[Tareas]:
• a. Responda a partir del texto sobre la novela La Estirpe de los Reyes:
(i) ¿Cuánto tiempo llevaba el autor sin escribir nada por aquí?
(ii) ¿Hasta cuándo se ha postergado la presentación de la novela?
(iii) ¿De qué río procedía el agua que corría por el patio interior?
• b. Indique si cada afirmación concuerda con el texto sobre la novela La Estirpe de los Reyes. Conteste sí o no y cite literalmente las palabras del texto que lo deciden.
(i) La presentación de la novela correrá a cargo de la misma editorial que las anteriores.
(ii) Abderrahmán ibn Moawia pertenecía a la familia de los Omeyas.
(iii) El hijo del vali menciona a Walid I como su tío abuelo.
• c. Prolongue el texto sobre la novela La Estirpe de los Reyes a partir del punto en que se detiene.

Hacía
mucho tiempo que no escribía nada por aquí (algo más de dos meses), y pido
disculpas por ello. Todo este tiempo he estado ocupado en la presentación de mi
novela La Estirpe de los Reyes, que, por diferentes asuntos, ha tenido que ser
postergada hasta la próxima primavera y realizada por una editorial diferente
de las anteriores. Así que antes de volver a hablar de ese tema y de mis próximos
proyectos literarios, voy a ver si soy capaz de concluir con los comentarios
que tenía escritos acerca de las veces que mis personajes repiten frases o
actitudes. Y nada mejor para retomar el tema que fijarnos en alguien que, sin
ser uno de los protagonistas, ni tan siquiera el principal oponente de ellos,
por su fuerte personalidad, a veces, los eclipsa. Me refiero a Abderrahmán ibn
Moawia, el “príncipe emigrante” que, huyendo de la masacre realizada con su
familia, los Omeyas, quienes, hasta entonces, detentaban el Califato de Damasco,
llegó a España y fue el creador del emirato independiente, que, con el tiempo,
llegó a convertirse en el esplendoroso (y efímero) Califato Cordobés. He
intentado que sus actos y parlamentos, en la novela, se correspondan con lo que
él debió ser en la realidad, aunque eso me haya llevado a caer en la reiteración.
Juzguen ustedes mismos:
En el
Cap. XI, pag. 125, cuando Teodoredo conoce a Abderrahmán cuando ambos eran unos
niños:
“Los
dos jóvenes se dirigieron a un patio interior, en el que el agua, proveniente
del cercano río Quweiq, corría por unos canalillos desde una fuente situada en
uno de sus extremos, dando una agradable sensación de frescor. Mientras
caminaban, y sin dejar de prestar atención a su anfitrión, Teodoredo grababa en
su memoria todo lo que veía, como le había indicado su padre.
—Así
que eres godo —dijo el hijo del vali—. Me han enseñado que erais los dueños de
un reino rico y próspero en la dirección que el sol se oculta, pero que en
tiempos de mi tío abuelo Walid I cayó en nuestro poder con todas sus riquezas.
No te entristezcas, no lo digo para humillarte, solo sucede lo que está en los
designios de Allah, y al igual que pasó en tus tierras, tarde o temprano, el resto de mundo le reconocerá como su
Señor y a nuestra familia como los elegidos para gobernarlo.”

[Filas proporcionadas]:
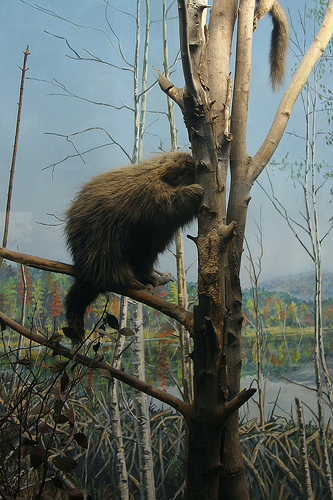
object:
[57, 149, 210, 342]
beaver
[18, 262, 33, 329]
tree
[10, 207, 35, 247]
clouds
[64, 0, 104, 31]
sky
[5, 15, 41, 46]
cloud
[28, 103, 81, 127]
cloud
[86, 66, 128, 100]
cloud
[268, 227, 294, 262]
cloud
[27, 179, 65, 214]
cloud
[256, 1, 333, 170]
branches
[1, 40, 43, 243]
branch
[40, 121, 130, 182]
branch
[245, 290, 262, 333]
tree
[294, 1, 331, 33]
sky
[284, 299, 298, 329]
tree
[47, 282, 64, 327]
tree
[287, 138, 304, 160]
sky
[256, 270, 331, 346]
mountain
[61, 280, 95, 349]
tail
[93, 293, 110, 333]
trees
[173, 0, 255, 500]
trunks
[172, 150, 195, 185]
face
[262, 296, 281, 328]
tree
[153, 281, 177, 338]
tree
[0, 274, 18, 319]
tree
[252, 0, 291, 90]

[Respuestas]:
• a.
(i) Algo más de dos meses.
(ii) Hasta la próxima primavera.
(iii) Del cercano río Quweiq.

• b.
(i) No: «realizada por una editorial diferente de las anteriores».
(ii) Sí: «la masacre realizada con su familia, los Omeyas».
(iii) Sí: «en tiempos de mi tío abuelo Walid I».

• c.
Y, en ese
mismo capítulo, un poco después:
“—Quizá
mi padre llegue algún día a ser califa, o quizá no —dijo—. Pero lo que sí es seguro es que yo lo seré —y, bajando la voz y en
tono más confidencial, continuó—. Un tío abuelo mío, el príncipe Moslema, era
versado en las ciencias de la adivinación y la profecía. Cuando yo tenía apenas
un par de años volvió de un viaje de estudios a las tierras de los magos persas
y, cuando me vio, me tomó en brazos, pues había partido antes de mi nacimiento,
y me miró con atención. “¿Qué nombre habéis puesto a este niño?”, preguntó. Y
cuando le respondieron que Abderrahmán, me depositó con suavidad en el suelo y
se abrazó con mi padre. “Durante mi viaje tuve un sueño”, le dijo, “Que un
joven de familia noble, de nombre Abderrahmán, y con dos rizos a los lados de la
frente, como los que tiene tu hijo, llegaría a gobernar ricos y extensos
territorios”. —El joven musulmán miró con suficiencia a su invitado. — Mi tío no se equivoca nunca en sus
profecías, así que estoy seguro de que, en algún momento, seré yo quien gobierne
el Islam.”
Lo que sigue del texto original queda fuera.